I dropped history at school after studying King Henry VIII because I was hopeless at memorizing dates and couldn't keep track of when his six wives were born and done away with so it's ironic that I now write about history.

I've had two easy-read history books published. One is about Norman Bethune (James Lorimer & Company Ltd.) and the other is about Arctic Explorers: In Search of the Northwest Passage, which has just been updated and reprinted by Heritage House Publishing Company Ltd., Arctic Explorers spans the more than 400 year search carried out by generations of explorers in treacherous ice-choked waters.

I've also had a picture book published by Scholastic Canada (Aunt Maud's Mittens) and numerous poems published in magazines and anthologies, the most recent one being Home and Away – an anthology of Alberta poets musing on the meaning of home. I'm currently writing a young-adult historical novel. It's taken a long time because it's set in 1838 and although the characters and their personal circumstances are fictional, I wanted the settings and other details to be historically correct.

I admire classy and amazing earrings but have never worn any myself, I think because my mother was always pulling off her clip-ons and complaining they were pinching her ears.
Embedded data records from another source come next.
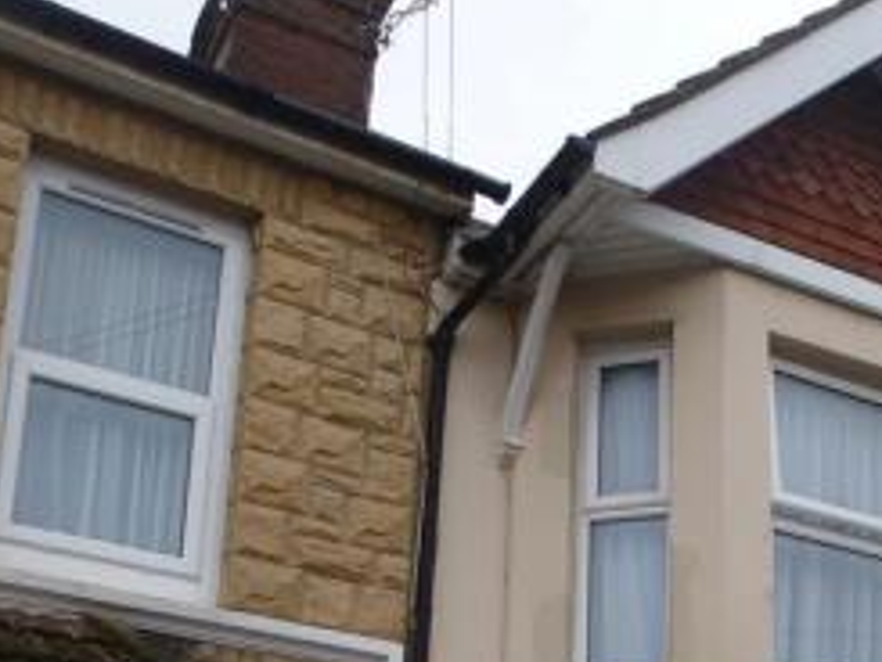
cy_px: 747
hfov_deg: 32.5
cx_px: 747
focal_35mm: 57
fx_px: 1453
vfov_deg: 23.9
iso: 100
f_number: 3.3
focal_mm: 4.3
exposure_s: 1/100
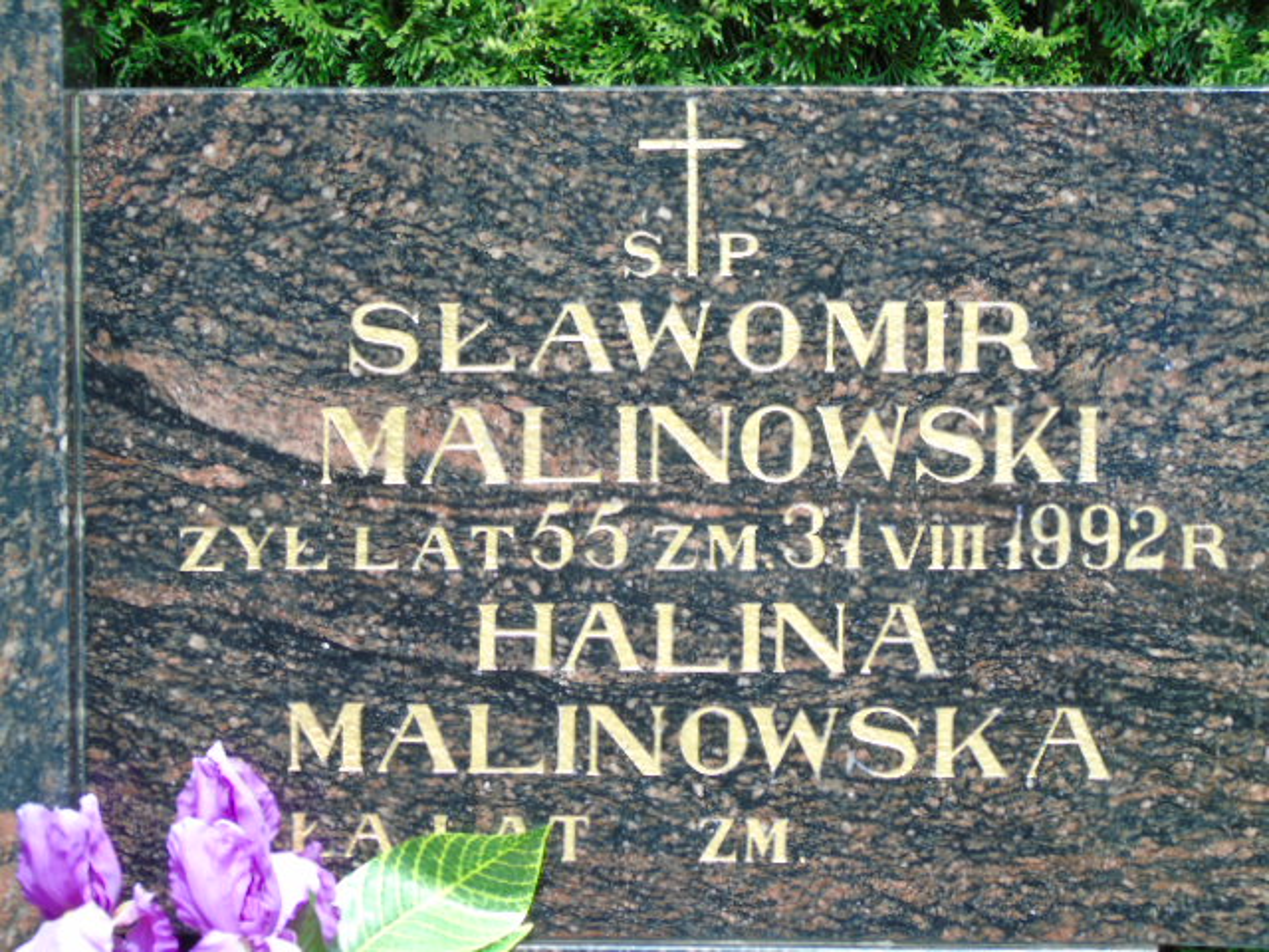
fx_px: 7772
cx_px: 634
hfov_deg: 9.3
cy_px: 476
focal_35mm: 212
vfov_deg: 7.0
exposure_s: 1/160
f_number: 4.7
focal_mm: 38
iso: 80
She's had her ears pierced for many years now but somehow I never got around to it. Still, Jan already has one friend with wonderful earrings so she doesn't need another.

No, but I always need awesome writing friends and Frances has been that for many years!

Comments

Lori Hahnel said…
Nice profile of Frances. Too normal? I don't think so.
Candy Gourlay said…
super duper. but why doesn't she do self portraits in cookie dough? it just doesn't make sense.

thanks for this!
Tahereh said…
so cool! thanks so much for sharing -- great profile!!